_Testo di lettura_.
Prokof’ev, Ravel, Prokof’ev

Sabato sera raggiungere la Waldbühne è stato più complicato del previsto, non tanto per i mezzi mediamente affollati e la calura fuori scala per Berlino (il terrore di questa manifestazione di solito è l’acqua non il caldo), quanto per le difficoltà all’arrivo.
Scendiamo per primi dalla S-Bahn e marciamo spediti su per le scale e via per i sentieri, seguiamo le indicazioni, tallonati da una mandria dal passo di poco più tranquillo (anche per l’età media decisamente superiore alla nostra), superiamo una prima coda di persone che pare non riguardarci per arrivare infine al primo ingresso, preso d’assalto in un groviglio di arti e vestiti sudaticci. Sotto al sole ancora alto, ci spostiamo all’ingresso successivo e ci facciamo strada fino al primo controllo dove l’addetto alla sicurezza, armato di un pratico foglio A4 plastificato, ci fa notare che il nostro zaino non rientra nelle misure del foglio stesso, limite massimo consentito all’ingresso. Neanche i controllori Ryanair degli anni ’00. Da notare che avevamo studiato online prima di venire (sappiamo ad esempio che non possono entrare bottigliette superiori al mezzo litro), ma questa misura ci coglie impreparati. Niente da fare, il ragazzo è inamovibile, la folla dietro di noi preme, il caldo anche, dobbiamo tornare alla fila ignorata precedentemente per lasciare il nostro zaino al guardaroba (al modico prezzo di 3€) e portarci dietro bottigliette, portafogli e cellulari in mano/tasca.
Quando riusciamo finalmente a entrare, a mezz’ora scarsa dall’inizio del concerto, la Waldbühne si spalanca davanti ai nostri occhi: una voragine più che un anfiteatro da 22.000 posti (circa). Come il suo analogo e vicino Olympiastadion, è stato costruito dai nazisti in una conca del bosco di Schanzenwald, sviluppato sotto al livello del suolo, di modo che al momento del nostro ingresso il palco si presenti già una chimera lontana e più di diecimila persone si frappongano fra noi e i fonici che armeggiano attorno a qualcosa di impossibile da distinguere.
Ci affrettiamo alla disperata ricerca di due posti vicini, nel nostro settore di appartenenza, ma gli spazi vuoti sulle panche sono rari e quasi sempre occupati per qualcuno che deve ancora arrivare. I raggi del sole che ancora si affacciano da sopra i rami più alti del bosco non aiutano, ed è sempre più evidente come la convivenza forzata e crescente con i nostri simili ci stia portando più verso l’esasperazione che la modernità di cui parlava Walter Benjamin, a meno che le due cose non coincidano. Una volta trovato posto su una delle panche, pur non comodissime, riacquistiamo un po’ di serenità. A breve assisteremo al famoso concerto estivo dei Berliner Philharmoniker che dagli anni ’90 si tiene qui alla Waldbühne, al cospetto di un pubblico molto più antico e difficile di qualunque berlinese o essere umano tutto.

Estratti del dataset
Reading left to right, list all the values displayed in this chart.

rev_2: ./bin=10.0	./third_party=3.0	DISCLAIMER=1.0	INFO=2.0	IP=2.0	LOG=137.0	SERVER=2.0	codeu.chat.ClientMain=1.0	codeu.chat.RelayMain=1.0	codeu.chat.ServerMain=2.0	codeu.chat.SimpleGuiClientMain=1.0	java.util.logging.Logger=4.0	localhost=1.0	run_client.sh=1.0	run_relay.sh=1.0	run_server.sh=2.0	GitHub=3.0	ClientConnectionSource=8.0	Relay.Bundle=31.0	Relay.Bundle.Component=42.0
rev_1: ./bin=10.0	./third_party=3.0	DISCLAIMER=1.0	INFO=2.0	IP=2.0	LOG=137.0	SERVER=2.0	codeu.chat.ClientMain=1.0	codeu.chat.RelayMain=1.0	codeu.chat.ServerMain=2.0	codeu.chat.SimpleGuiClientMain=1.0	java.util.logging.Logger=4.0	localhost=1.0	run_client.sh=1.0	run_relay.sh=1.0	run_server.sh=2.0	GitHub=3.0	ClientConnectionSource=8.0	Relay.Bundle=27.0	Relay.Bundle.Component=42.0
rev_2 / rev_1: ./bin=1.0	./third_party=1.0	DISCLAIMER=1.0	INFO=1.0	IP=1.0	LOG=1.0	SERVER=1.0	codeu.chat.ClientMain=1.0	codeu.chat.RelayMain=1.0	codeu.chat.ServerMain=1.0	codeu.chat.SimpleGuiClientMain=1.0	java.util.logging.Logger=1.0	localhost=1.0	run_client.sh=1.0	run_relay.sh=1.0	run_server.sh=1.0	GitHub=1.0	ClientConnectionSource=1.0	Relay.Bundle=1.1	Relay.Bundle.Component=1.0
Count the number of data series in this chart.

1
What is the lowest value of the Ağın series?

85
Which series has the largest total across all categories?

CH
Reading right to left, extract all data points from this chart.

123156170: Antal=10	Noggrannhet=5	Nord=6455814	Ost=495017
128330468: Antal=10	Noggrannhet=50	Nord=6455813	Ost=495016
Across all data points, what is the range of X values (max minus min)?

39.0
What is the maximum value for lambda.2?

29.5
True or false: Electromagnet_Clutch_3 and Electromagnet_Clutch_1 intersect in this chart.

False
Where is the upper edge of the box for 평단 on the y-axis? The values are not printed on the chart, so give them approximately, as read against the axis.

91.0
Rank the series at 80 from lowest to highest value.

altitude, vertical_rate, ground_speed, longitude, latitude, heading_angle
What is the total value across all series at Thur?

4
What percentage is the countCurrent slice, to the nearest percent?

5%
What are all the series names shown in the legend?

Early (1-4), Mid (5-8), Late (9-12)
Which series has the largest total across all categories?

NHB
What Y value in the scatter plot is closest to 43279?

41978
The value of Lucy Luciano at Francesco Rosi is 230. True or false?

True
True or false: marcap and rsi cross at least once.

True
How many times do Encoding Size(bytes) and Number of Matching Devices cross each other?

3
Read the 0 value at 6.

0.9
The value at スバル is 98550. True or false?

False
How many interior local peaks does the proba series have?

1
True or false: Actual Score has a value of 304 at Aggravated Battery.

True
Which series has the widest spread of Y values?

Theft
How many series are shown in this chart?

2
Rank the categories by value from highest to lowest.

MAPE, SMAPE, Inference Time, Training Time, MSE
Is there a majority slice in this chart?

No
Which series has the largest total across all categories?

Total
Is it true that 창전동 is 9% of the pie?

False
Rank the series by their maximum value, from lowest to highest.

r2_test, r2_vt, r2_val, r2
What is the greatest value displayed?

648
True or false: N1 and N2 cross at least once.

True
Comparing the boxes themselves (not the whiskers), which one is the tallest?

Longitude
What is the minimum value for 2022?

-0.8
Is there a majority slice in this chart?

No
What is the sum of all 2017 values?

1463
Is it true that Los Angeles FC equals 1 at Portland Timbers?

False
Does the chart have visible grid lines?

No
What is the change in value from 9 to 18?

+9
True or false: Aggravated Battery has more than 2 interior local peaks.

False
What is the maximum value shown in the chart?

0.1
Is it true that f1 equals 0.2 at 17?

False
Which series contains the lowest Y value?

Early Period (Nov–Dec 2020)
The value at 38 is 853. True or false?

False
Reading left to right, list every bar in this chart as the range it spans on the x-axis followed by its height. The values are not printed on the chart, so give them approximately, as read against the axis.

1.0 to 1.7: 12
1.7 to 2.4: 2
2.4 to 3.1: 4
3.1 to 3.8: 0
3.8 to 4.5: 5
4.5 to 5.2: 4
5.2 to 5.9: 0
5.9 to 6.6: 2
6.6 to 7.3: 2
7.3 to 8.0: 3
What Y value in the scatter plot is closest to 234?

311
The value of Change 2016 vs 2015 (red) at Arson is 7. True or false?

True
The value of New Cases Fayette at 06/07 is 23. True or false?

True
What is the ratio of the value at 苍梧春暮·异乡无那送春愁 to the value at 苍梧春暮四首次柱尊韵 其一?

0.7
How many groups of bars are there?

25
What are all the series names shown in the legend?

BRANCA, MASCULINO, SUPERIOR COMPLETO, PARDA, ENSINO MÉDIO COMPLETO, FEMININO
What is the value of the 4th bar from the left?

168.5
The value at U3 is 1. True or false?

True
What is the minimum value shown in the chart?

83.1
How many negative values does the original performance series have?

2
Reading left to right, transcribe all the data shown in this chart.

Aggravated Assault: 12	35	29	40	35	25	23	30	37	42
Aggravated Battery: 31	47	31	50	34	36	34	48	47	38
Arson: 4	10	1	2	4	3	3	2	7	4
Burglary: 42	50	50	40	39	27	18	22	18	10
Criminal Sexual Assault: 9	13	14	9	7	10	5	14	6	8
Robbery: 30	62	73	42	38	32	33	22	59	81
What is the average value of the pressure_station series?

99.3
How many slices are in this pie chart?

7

_Cosa farai_.
a – Riproduci fedelmente il passo del testo sul concerto alla Waldbühne che comincia con "Quando riusciamo finalmente" e prosegue fino a "impossibile da distinguere.".
b – Trascrivi senza modifiche le righe dei dati, a partire da quella con "r2_test, r2_vt, r2_val, r2" e proseguendo fino a quella con "Is it true that f1 equals 0.2 at 17?", entrambe comprese.

_Risposte per punto_.
a –
Quando riusciamo finalmente a entrare, a mezz’ora scarsa dall’inizio del concerto, la Waldbühne si spalanca davanti ai nostri occhi: una voragine più che un anfiteatro da 22.000 posti (circa). Come il suo analogo e vicino Olympiastadion, è stato costruito dai nazisti in una conca del bosco di Schanzenwald, sviluppato sotto al livello del suolo, di modo che al momento del nostro ingresso il palco si presenti già una chimera lontana e più di diecimila persone si frappongano fra noi e i fonici che armeggiano attorno a qualcosa di impossibile da distinguere.

b –
r2_test, r2_vt, r2_val, r2
What is the greatest value displayed?

648
True or false: N1 and N2 cross at least once.

True
Comparing the boxes themselves (not the whiskers), which one is the tallest?

Longitude
What is the minimum value for 2022?

-0.8
Is there a majority slice in this chart?

No
What is the sum of all 2017 values?

1463
Is it true that Los Angeles FC equals 1 at Portland Timbers?

False
Does the chart have visible grid lines?

No
What is the change in value from 9 to 18?

+9
True or false: Aggravated Battery has more than 2 interior local peaks.

False
What is the maximum value shown in the chart?

0.1
Is it true that f1 equals 0.2 at 17?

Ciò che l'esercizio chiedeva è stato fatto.